- Born: Dorothy Rabin August 13, 1936 Milwaukee, Wisconsin, U.S.
- Died: May 22, 2024 (aged 87) Washington, D.C.
- Spouse: Stanford G. Ross ​ ​(m. 1958⁠–⁠2020)​

Academic background
- Education: Smith College (BA 1958) Columbia University (MA 1959; PhD 1965)
- Doctoral advisor: Richard Hofstadter

Academic work
- Discipline: History
- Sub-discipline: History of social science
- Institutions: Princeton University (1972–1978) University of Virginia (1978–1990) Johns Hopkins University (1990–2007)
- Notable students: François Furstenberg; W. Caleb McDaniel;

= Dorothy Ross (historian) =

American historian of social science (1936–2024)

Dorothy Ross (August 13, 1936 – May 22, 2024) was an American historian of social science. She was Arthur O. Lovejoy Professor of History at Johns Hopkins University. Her books include G. Stanley Hall: The Psychologist as Prophet (1972) and The Origins of American Social Science (1991).

== Early life and education ==
Ross was born Dorothy Rabin on August 13, 1936 in Milwaukee, Wisconsin. She earned a BA from Smith College in 1958 and an MA and PhD from Columbia University in 1959 and 1965, respectively. Her PhD advisor was Columbia historian Richard Hofstadter.

In her final position before beginning her teaching career, 1971–1972, Ross served as a special assistant to a newly formed Committee on Women Historians of the American Historical Association intended to improve women's representation in the historical profession.

== Career ==
Ross taught at Princeton University (1972–1978) and at the University of Virginia (1978–1990) before moving Johns Hopkins University. At Johns Hopkins, she chaired the department of history (1993–1996) and became the named chair the Arthur O. Lovejoy Professor of History. She retired emeritus in 2007. Her notable students included François Furstenberg and Pulitzer Prize winner W. Caleb McDaniel.

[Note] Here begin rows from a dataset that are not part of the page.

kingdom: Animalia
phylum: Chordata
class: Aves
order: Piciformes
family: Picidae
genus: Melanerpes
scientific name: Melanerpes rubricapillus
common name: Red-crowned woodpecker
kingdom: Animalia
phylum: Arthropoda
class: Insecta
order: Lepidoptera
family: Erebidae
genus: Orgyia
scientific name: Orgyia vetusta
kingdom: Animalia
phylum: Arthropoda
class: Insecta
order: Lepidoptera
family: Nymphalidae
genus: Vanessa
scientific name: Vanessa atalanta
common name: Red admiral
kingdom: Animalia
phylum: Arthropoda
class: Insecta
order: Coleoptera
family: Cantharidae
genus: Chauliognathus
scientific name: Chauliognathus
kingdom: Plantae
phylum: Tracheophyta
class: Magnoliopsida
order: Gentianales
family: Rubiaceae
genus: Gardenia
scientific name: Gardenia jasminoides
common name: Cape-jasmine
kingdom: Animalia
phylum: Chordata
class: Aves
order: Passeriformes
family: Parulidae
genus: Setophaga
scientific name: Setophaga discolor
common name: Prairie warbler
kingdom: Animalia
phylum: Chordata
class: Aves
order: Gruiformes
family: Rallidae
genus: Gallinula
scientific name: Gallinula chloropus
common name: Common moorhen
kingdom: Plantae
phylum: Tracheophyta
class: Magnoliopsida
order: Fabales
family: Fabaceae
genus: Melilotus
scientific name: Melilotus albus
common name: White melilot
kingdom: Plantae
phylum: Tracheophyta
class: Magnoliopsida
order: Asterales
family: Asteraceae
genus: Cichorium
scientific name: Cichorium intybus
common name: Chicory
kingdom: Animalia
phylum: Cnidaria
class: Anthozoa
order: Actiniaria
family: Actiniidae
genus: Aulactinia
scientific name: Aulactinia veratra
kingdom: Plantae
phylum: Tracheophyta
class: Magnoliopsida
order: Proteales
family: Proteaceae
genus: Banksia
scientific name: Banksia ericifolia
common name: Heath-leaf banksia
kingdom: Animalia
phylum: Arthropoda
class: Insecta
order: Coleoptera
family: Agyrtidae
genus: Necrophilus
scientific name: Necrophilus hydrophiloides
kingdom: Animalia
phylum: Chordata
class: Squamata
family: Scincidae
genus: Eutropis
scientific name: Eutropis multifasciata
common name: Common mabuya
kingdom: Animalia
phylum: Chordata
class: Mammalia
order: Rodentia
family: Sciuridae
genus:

Her books include G. Stanley Hall: The Psychologist as Prophet (1972) and The Origins of American Social Science (1991). She edited the books Modernist Impulses in the Human Sciences, 1870–1930 (1994) and, with Theodore Porter, The Cambridge History of Science, Vol. 7: The Modern Social Sciences (2003).

She was a fellow at the Center for Advanced Study in the Behavioral Sciences, the Society of American Historians, and the Woodrow Wilson International Center for Scholars.

== Personal life and death ==
Ross was married to Stanford G. Ross after graduating Smith College and they remained married for 62 years before he died in 2020. Together they had two children and two grandchildren. She died on May 22, 2024, at the age of 87, at her home in Washington, D.C.

== Legacy ==
The Society for U.S. Intellectual History named its annual Dorothy Ross Prize after Ross to honor her work in the history of psychology and history of modern social science. Johns Hopkins University named a professorship in history endowed by the Stavros Niarchos Foundation in her honor in 2023, the Dorothy Ross Professor of Political Economy at the Johns Hopkins Agora Institute; the first was Louis Hyman.

== Selected works ==

=== Articles ===

- (1979) “The Liberal Tradition Revisited and the Republican Tradition Addressed,” in New Directions in American Intellectual History, eds. John Higham and Paul K. Conkin. Johns Hopkins University Press.
- (2021) “Whatever Happened to the Social in American Social Thought? Part 1,” Modern Intellectual History, Vol. 18, No. 4, December 2021, pp. 1155–1177.
- (2022) “Whatever Happened to the Social in American Social Thought? Part 2,” Modern Intellectual History, Vol. 19, No. 1, March 2022, pp. 268–296.

=== Books ===

- (1972) G. Stanley Hall: The Psychologist as Prophet. University of Chicago Press.
- (1991) The Origins of American Social Science. Cambridge University Press.
- (1994) Edited, Modernist Impulses in the Human Sciences, 1870–1930. Johns Hopkins University Press.
- (2003) Edited with Theodore Porter, The Cambridge History of Science, Vol. 7: The Modern Social Sciences. Cambridge University Press.